*Figure understanding tasks:*
++++++

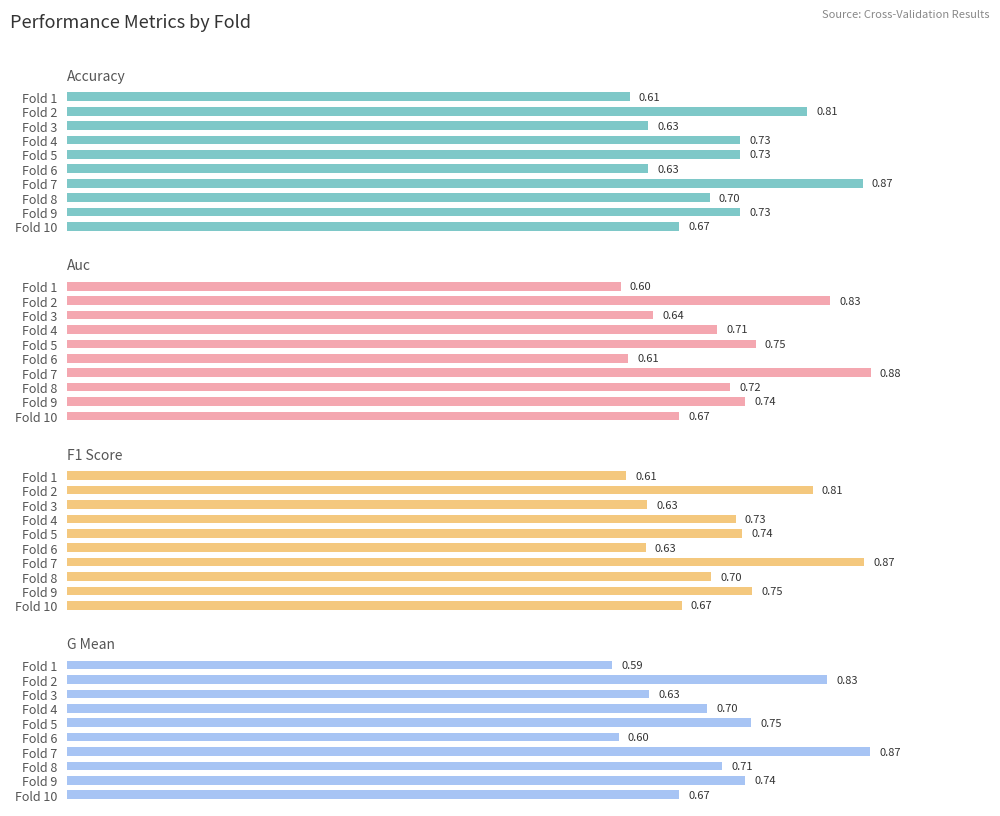

Is the value of f1_score at 7 greater than the value of accuracy at 3?

No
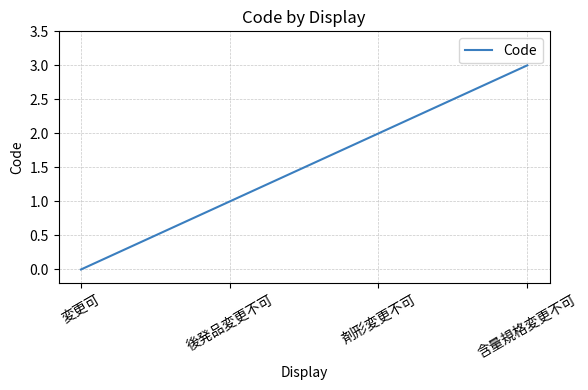

What position from the left is 剤形変更不可?

3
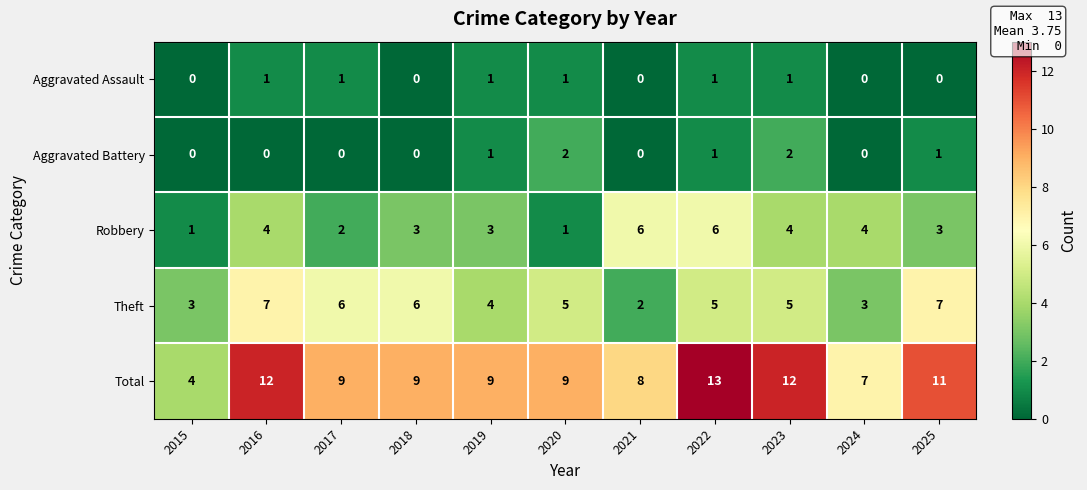

Rank the series by their maximum value, from lowest to highest.

Aggravated Assault, Aggravated Battery, Robbery, Theft, Total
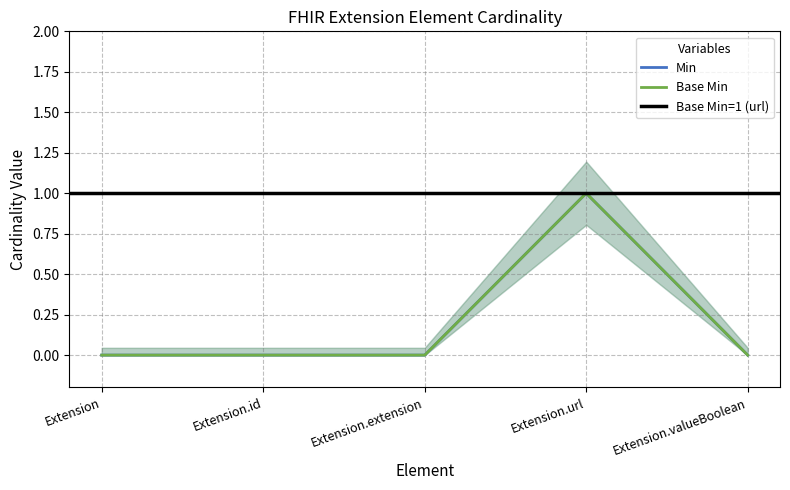

True or false: Min and Base Min cross at least once.

False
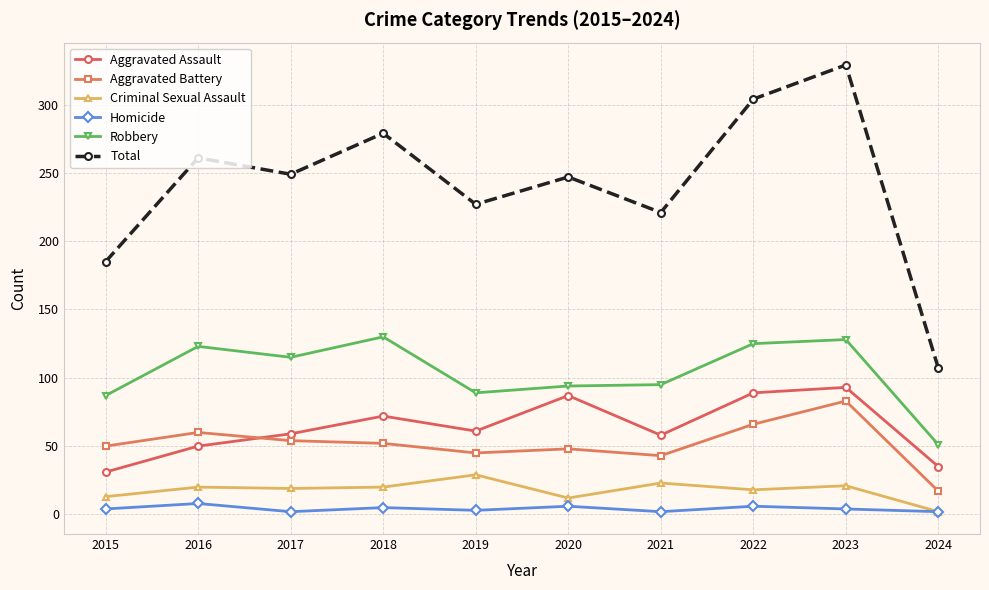

Is the value of Aggravated Battery at 2019 greater than the value of Robbery at 2016?

No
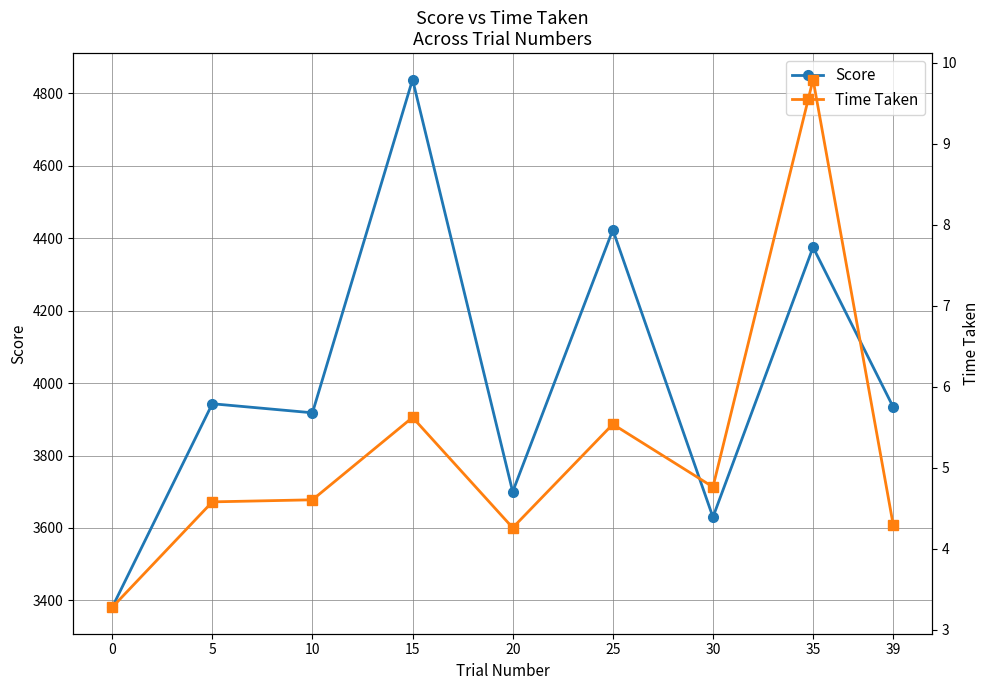

True or false: Score has a value of 3943.0 at 5.

True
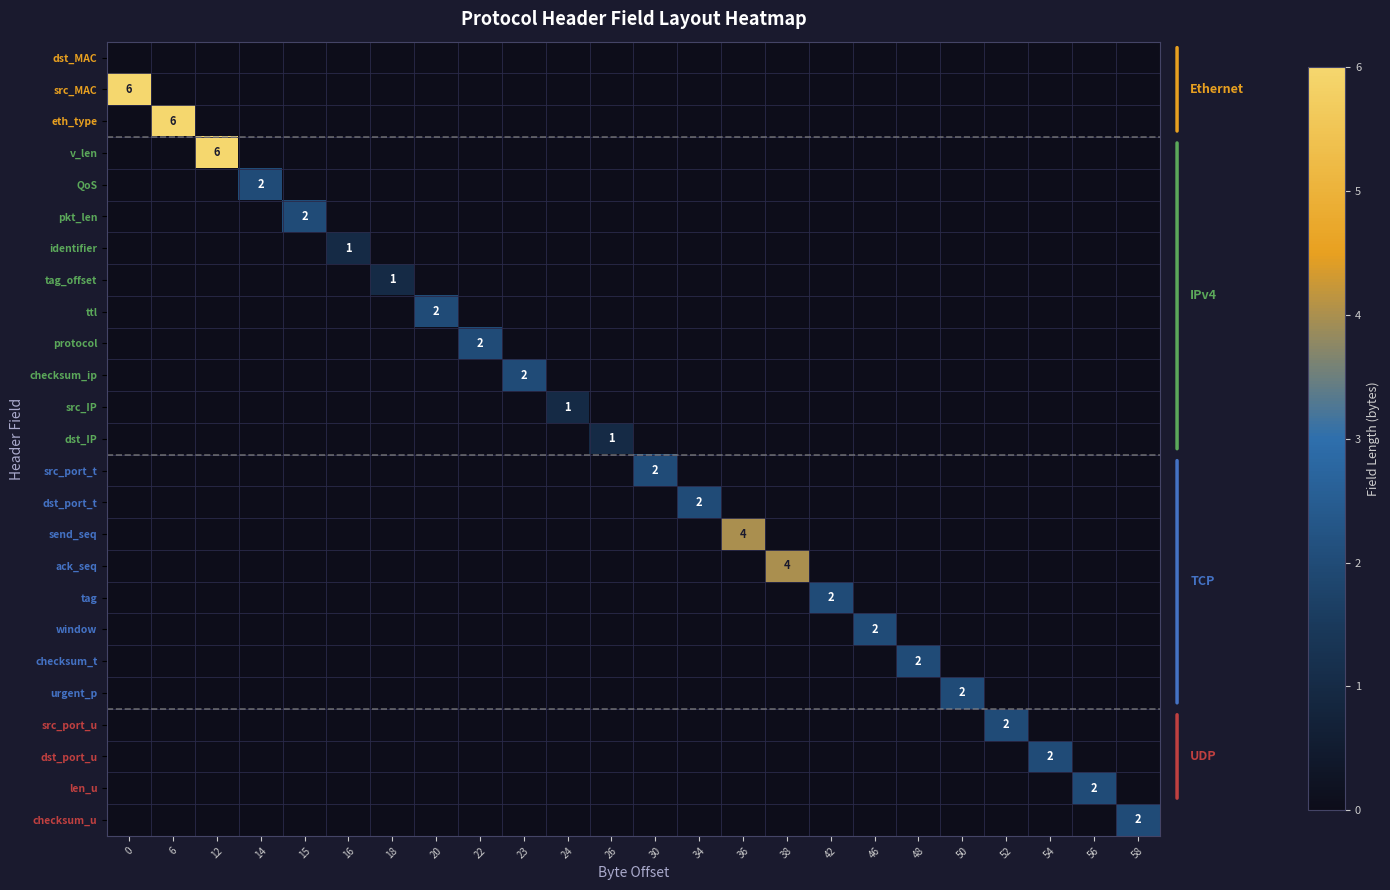

The value of tag_offset at 18 is 1. True or false?

True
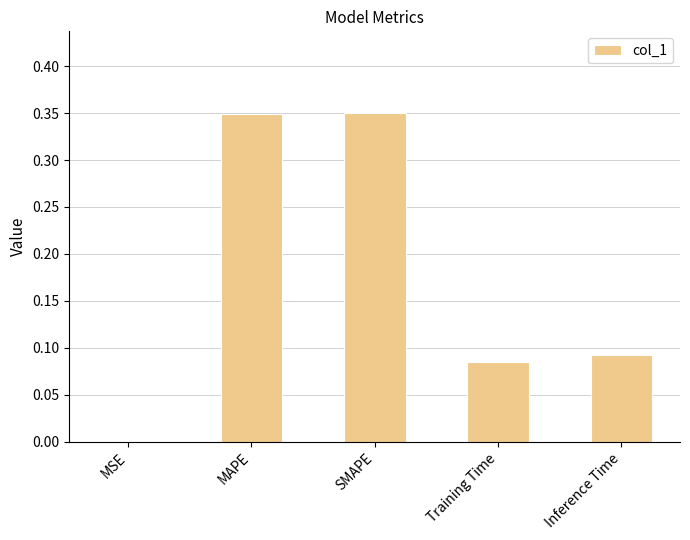

What is the change in value from MSE to Inference Time?

+0.1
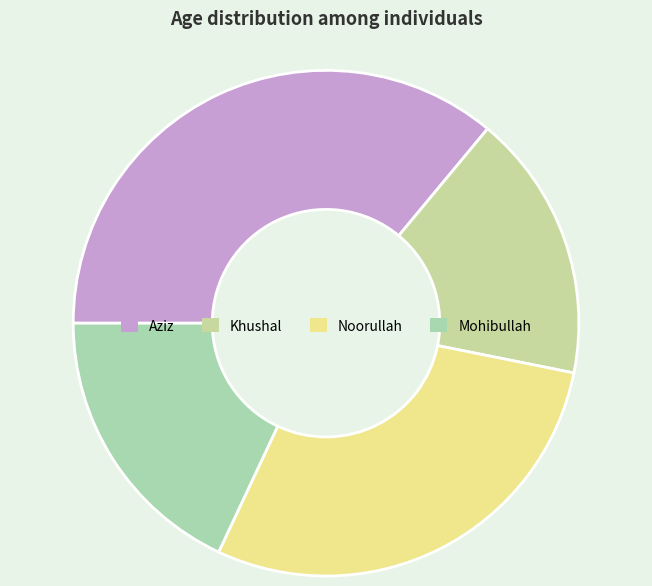

What is the largest slice in the pie chart?

Aziz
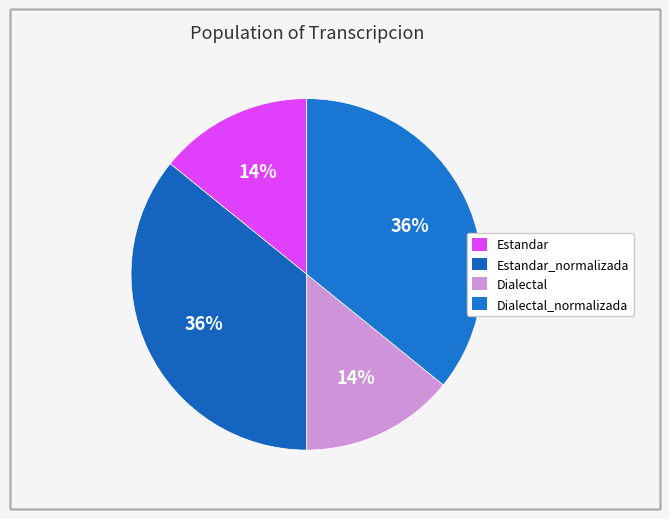

Which category has the smallest portion of the pie?

Estandar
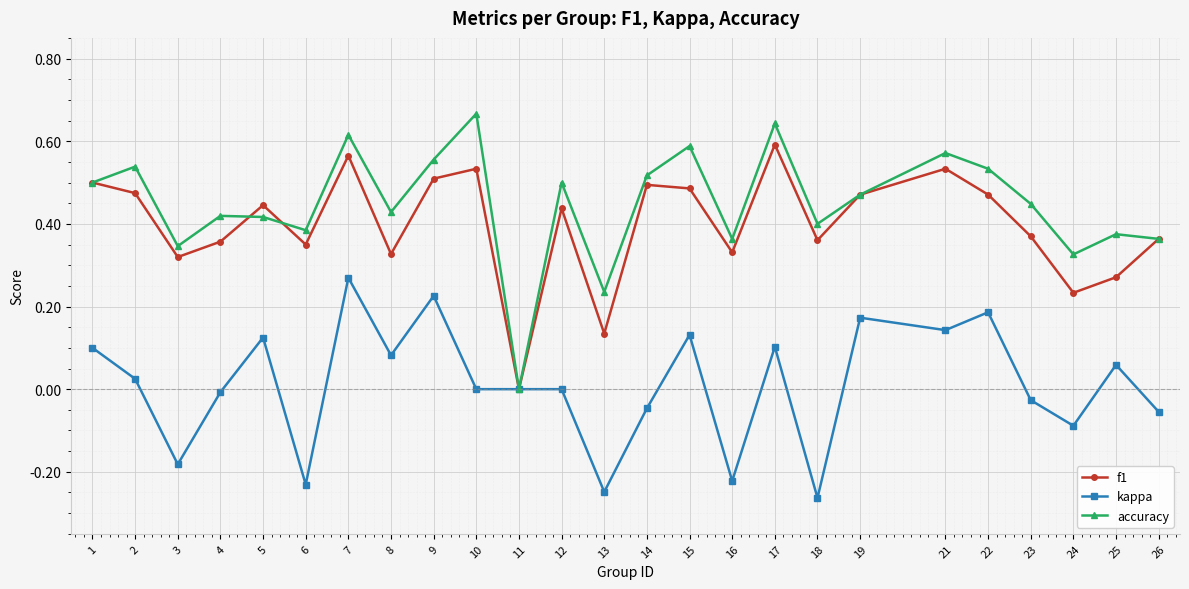

Is it true that f1 equals 0.1 at 8?

False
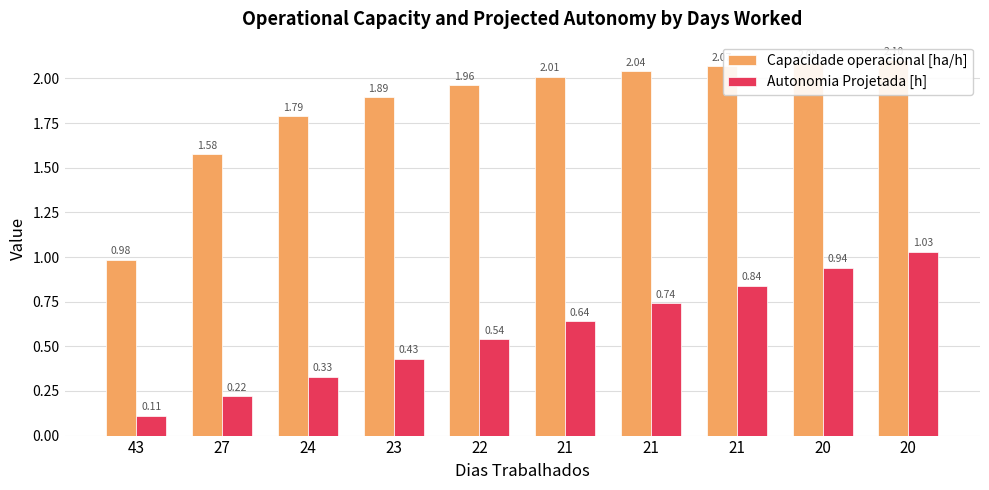

Is it true that Capacidade operacional [ha/h] equals 2.1 at 20?

True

++++++

*What needs to be done:*
Please gather every line of the records that contains the word "Battery" and copy each one out in full.

*Answer section:*
Aggravated Assault, Aggravated Battery, Robbery, Theft, Total
Is the value of Aggravated Battery at 2019 greater than the value of Robbery at 2016?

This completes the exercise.